When a farmer ponders a change in pace in his or her operation, land rental could be an option
By Kate Ayers
For producers who are considering renting their farmland out, “the tax consequences of this situation will differ for each individual,” said James Peterson, president of Southwestern Tax Service in St. Thomas, Ont. and chair of the Association of Tax & Accounting Professionals. Generally, however, taxes will “be determined by how you own the land you are renting.”
Tax authorities, such as Canada Revenue Agency, classify farmland rent as investment (or passive) income since it is not a farming activity. The specifics of how an accountant will deal with this income depends on whether the land is held inside or outside of a corporation.
“If you hold your land inside a corporation, your rent income will be considered passive income and will be subject to additional refundable tax on investment income,” Peterson said to Farms.com in an email statement.
“In Ontario, this income would bring your initial tax rate in excess of 50 per cent, although part of that would be refunded upon payment of dividends to shareholders.”
If a farmer in a corporation has passive income over $50,000, he or she will be less able to claim the small business rate. As a result, the producer may also be taxed at the higher general rate for any active business income, Peterson said.
“Passive income and investments inside a corporation could also restrict your ability to claim the qualified farm property (QFP) exemption on the sale of your shares,” he added.
QFP is part of the lifetime capital gains exemption available to individuals on the disposition of farmland, quota, shares of a family farm corporation or an interest in a family farm partnership. The rules around when and how you claim this exemption can be quite complex, so it would be in the farmer’s best interest to contact a qualified tax professional, Peterson suggested.
“But most farmers with a corporation will never sell the shares to anybody other than a family member – they usually end up selling the land inside the corporation and dealing with the tax consequences,” he added.
“In this situation, one-half of any resulting capital gain is treated as investment income and taxed at the higher rate. The remaining half can be flowed out tax-free to shareholders via a capital dividend.”
For land that is owned by an individual, by joint tenants or tenants in common, rental income tax implications are not immediate but could present challenges in the future.
“If you hold your land outside your corporation and report the rent on your personal T1 return, this distinction between active and passive income will not result in any immediate negative tax consequences. It could, however, possibly affect your ability to claim the qualified farm property exemption in later years,” Peterson said.

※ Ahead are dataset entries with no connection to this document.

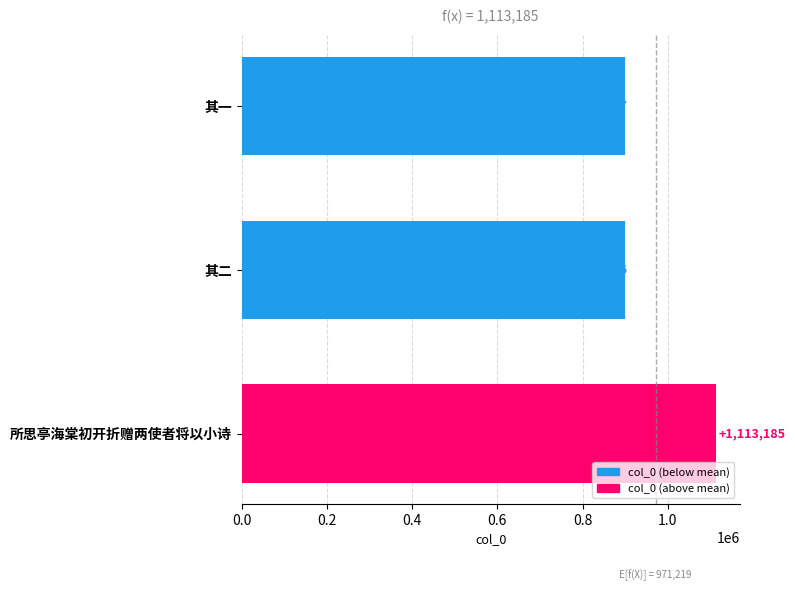

What is the average value?

971219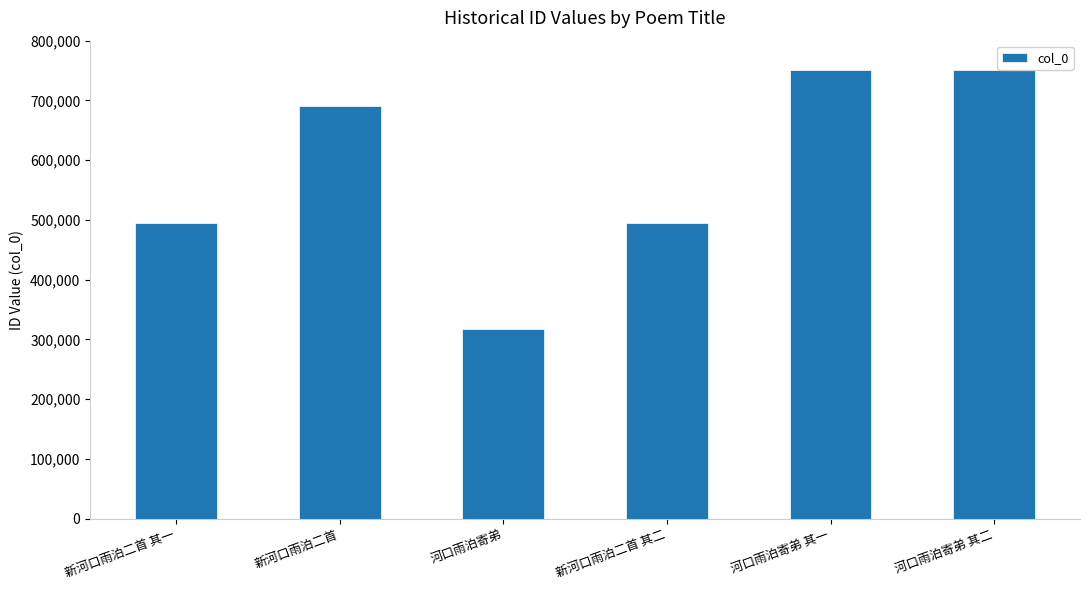

What is the label of the 5th bar from the right?

新河口雨泊二首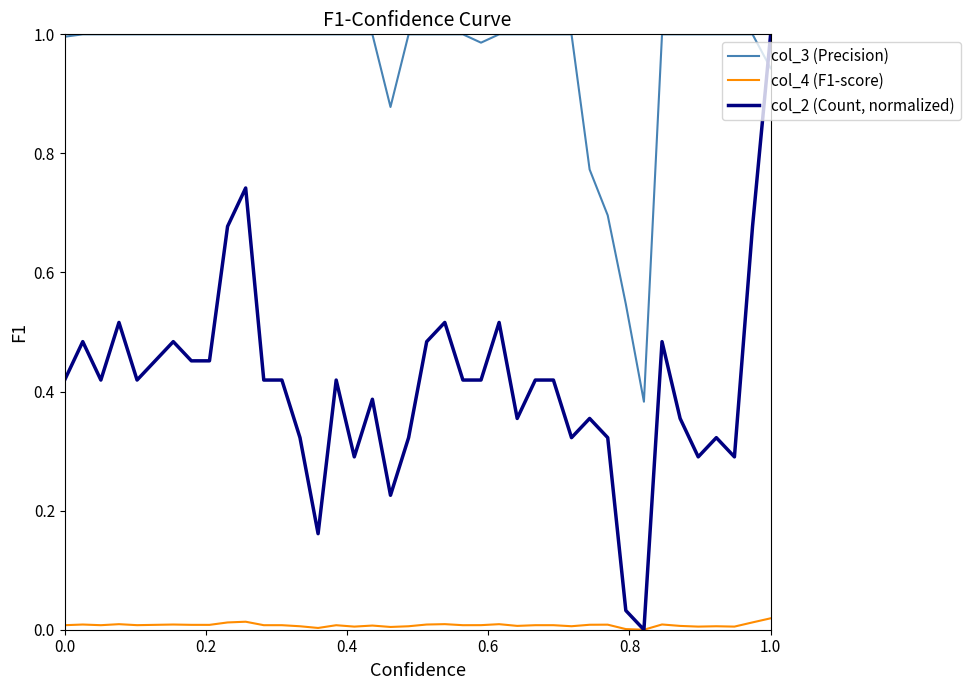

Which series has the largest total across all categories?

col_3 (Precision)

“On your personal T1 return, there is no distinction made between investment income and other types of income. Rather, you would pay tax on your net profit on the rental at your marginal tax rate.”
For farmland owners outside of a corporation, land rentals will have similar tax implications to farming the land yourself. But producers cannot write off some expenses against a rental that they could apply to active farming income.
“The notable expense is tiling,” Peterson said.
“If you are renting out your land and you tile it, that cost cannot be expensed in the current year or through the capital cost allowance system. It must be added to the cost of the land. This rule applies whether you hold the land inside or outside a corporation.”
If a producer is worried about the tax consequences of renting out his or her farmland, he or she has two options.
First, a farmer can work with his or her accountants to develop a crop share arrangement. The agreements must meet the following list of criteria, so the income is still considered farm income for tax purposes
- the landlord assumes risk on the production and marketing of the crop
- the landlord is active in the production and management of the crop
- the landlord supplies inputs for the crop
- compensation fluctuates and is not a set price per acre
The second option is a custom work arrangement.
In this situation, “the farmer supplies all the inputs and receives all of the crop but pays somebody to look after all of the field work,” Peterson said.
“Similar to a valid crop share arrangement, this deal means that the farmer assumes risk on the production and marketing of the crop, as well as the key management decisions related to the crop.
“While this type of arrangement is not as popular as crop sharing, more retired farmers are considering this option as it avoids the objections that the Canada Revenue Agency raises with many crop share deals,” he added.